A bunch of BBC sessions and eight songs, not least two takes on the blistering 2003 single Jerk, recorded live at the Beeb’s Maida Vale studio, are also included.
“It’s been a joy to do these box sets. Some people still don’t know the newer stuff. That’s like saying to Pete Townshend, “I love My Generation. Did you do anything after that?’” Steve Diggle laughs into the telephone.
“Plenty of our gigs were recorded and never heard of again,” he tells me. “Cherry Red is great at finding this archive stuff and that’s what we’ve been doing during lockdown, bringing things up to date.” Diggle turned up an unheard Pete Shelley demo in the process, about which more later.
“I’m into the crowd when I’m playing, the vibes of the thing,” he continues. “Their reaction can make a set faster, slower, more spiritual, so there’s a different flavour to each show. But for an hour/an hour and a half we’re all sharing something, feeling alive, getting the magic.
“Doing festivals, running late, we’d be asked ‘Can you cut some songs out’? One of the reasons we stopped talking on stage, around the black album [2003], was a time thing. It meant we could play more.
“I’ve been doing this for 44 years now and it’s good to have these recordings – a last chance saloon for the second golden era, me and Pete. Moments in time reflecting the heart and soul of Buzzcocks.”
While Shelley was the band’s primary writer there was big chunk of cross pollination between the two frontmen, Diggle mentions Moving Away From The Pulsebeat, Why Can’t I Touch It? Promises, What Do I Get? by way of examples.
Autonomy and Harmony In My Head are Diggle penned Buzzcocks classics and he wrote a greater percentage of the material as the band progressed through its second new wave.
“Pete and I complemented each other. He did the love songs, I did the others and we would meet in the middle.”
I know what to do with my life
Losing Shelley’s remarkable presence, talent and, more than anything, friendship, has left an indelible mark on Steve Diggle. The easy option would be to focus on his solo career but, after a whole lot of agonising and, he stresses, with Pete’s blessing, the Buzzcocks’ show goes on.
Diggle, drummer Danny Farrant and bassist Chris Remington hit the road with the band’s backdrop a few months after playing the Albert Hall tribute to their former frontman last summer.
“We did about eight shows up north, coming on to the music from Rocky 2; Danny first, then Chris and then me. It was brilliant build-up. We went off like a plane.
“Three quarters of the songs we did were mine actually, or [co-writes], and we had a new single out [Gotta Get Better] so we weren’t seen as a cabaret act. We gave a shout to Pete every night and it just worked. The venues were packed.”
“He’s destroyed all the doubters,” one reviewer said simply.

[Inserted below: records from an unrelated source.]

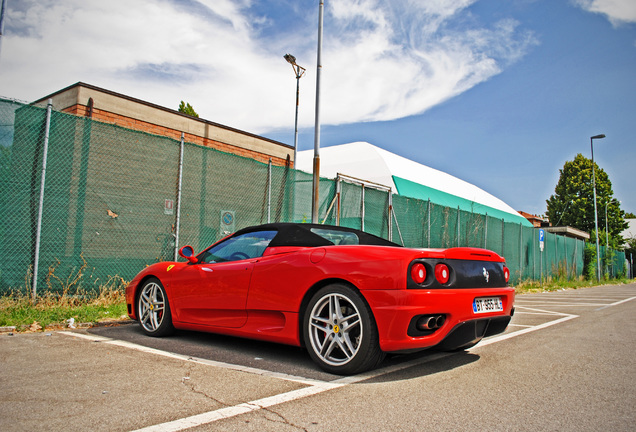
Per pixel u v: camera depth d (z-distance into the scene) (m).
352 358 3.20
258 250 4.09
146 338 4.60
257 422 2.32
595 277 30.47
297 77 17.28
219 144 11.50
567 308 9.61
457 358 4.04
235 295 3.95
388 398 2.78
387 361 3.82
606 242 40.59
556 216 58.81
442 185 26.86
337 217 9.80
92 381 2.98
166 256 7.18
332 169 24.45
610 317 7.93
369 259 3.27
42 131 5.91
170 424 2.26
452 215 14.10
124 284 6.69
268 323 3.77
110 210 6.59
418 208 12.61
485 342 4.96
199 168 7.67
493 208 30.06
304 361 3.71
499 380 3.29
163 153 7.23
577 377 3.44
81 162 6.33
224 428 2.23
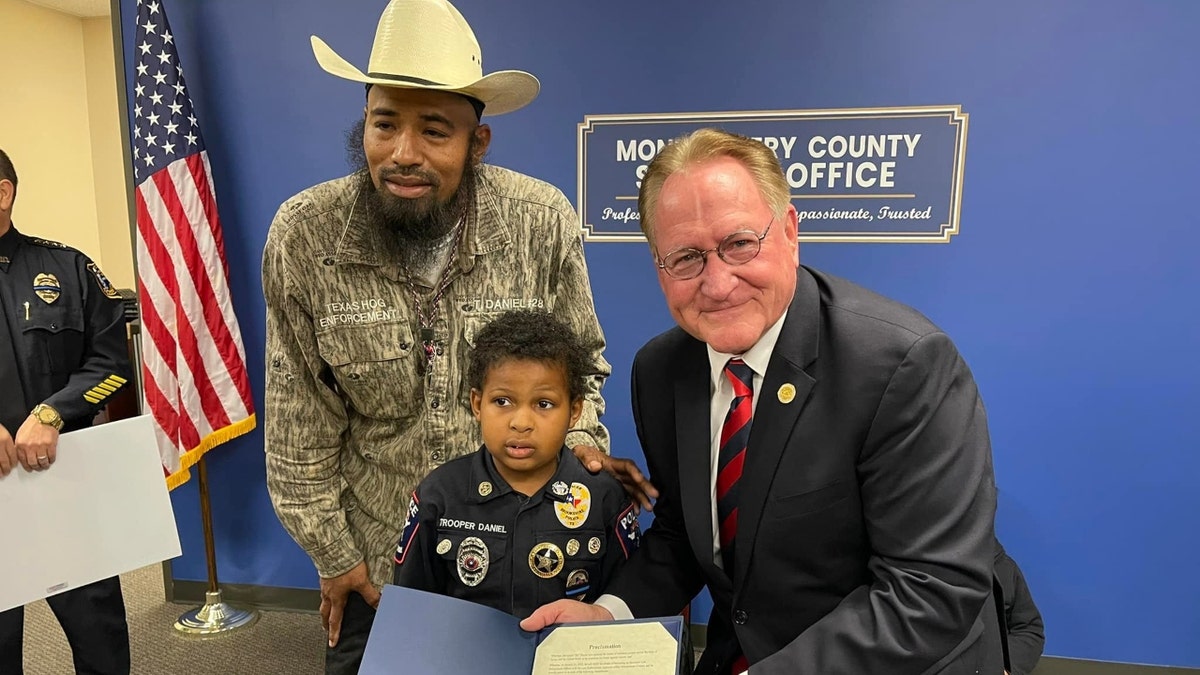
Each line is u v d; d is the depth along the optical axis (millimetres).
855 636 835
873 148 2115
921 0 2020
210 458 2584
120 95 2414
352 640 1438
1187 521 2139
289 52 2311
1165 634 2207
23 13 4500
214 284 2375
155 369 2299
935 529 822
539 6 2191
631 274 2301
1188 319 2049
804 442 897
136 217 2318
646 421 1120
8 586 1527
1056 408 2158
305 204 1324
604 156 2244
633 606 1104
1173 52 1939
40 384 1828
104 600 1974
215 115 2375
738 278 844
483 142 1332
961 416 852
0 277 1796
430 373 1348
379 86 1180
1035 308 2121
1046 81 2006
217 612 2559
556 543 1145
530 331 1125
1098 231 2053
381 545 1425
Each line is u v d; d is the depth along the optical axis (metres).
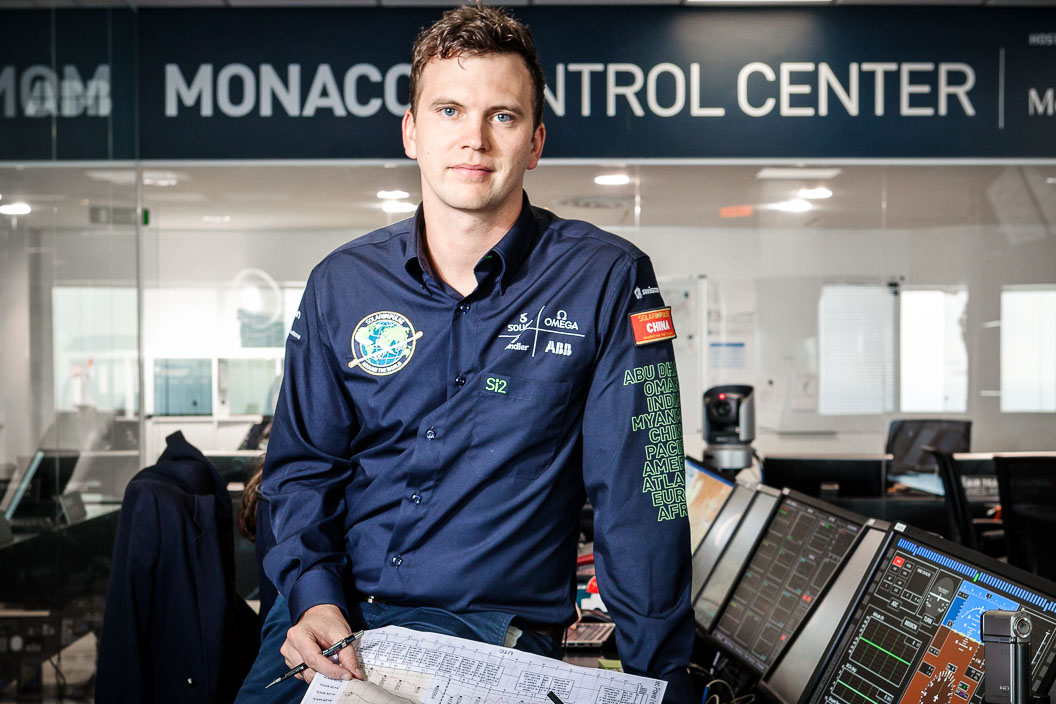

As well as working on the box sets, Diggle has been using lockdown time to write songs for a “third golden era”, some in the big Buzzcocks vein and others with a more futuristic feel.
“I’m not doing an impersonation of the Buzzcocks with the new album it’s more ‘where can I take it?’” Diggle says. “Chris and Danny know what to do, Chris has worked on my solo albums too so he’s absolutely in tune with it all.
“I’m very excited about these songs. Discovering Pete’s demo was a lovely surprise and, if I can find it again, I’ll definitely put that on the LP. We start recording in February, if possible.”
At the end of a great chat, which went from stage to studio to plastic punk rock personas to politics “why listen to those people, telling me all this crap?” and back again, I ask if there’s anything left in the archives beyond Late For The Train.
“We’ve reached the station and we’re going to hit the buffers,” Steve Diggle chuckles.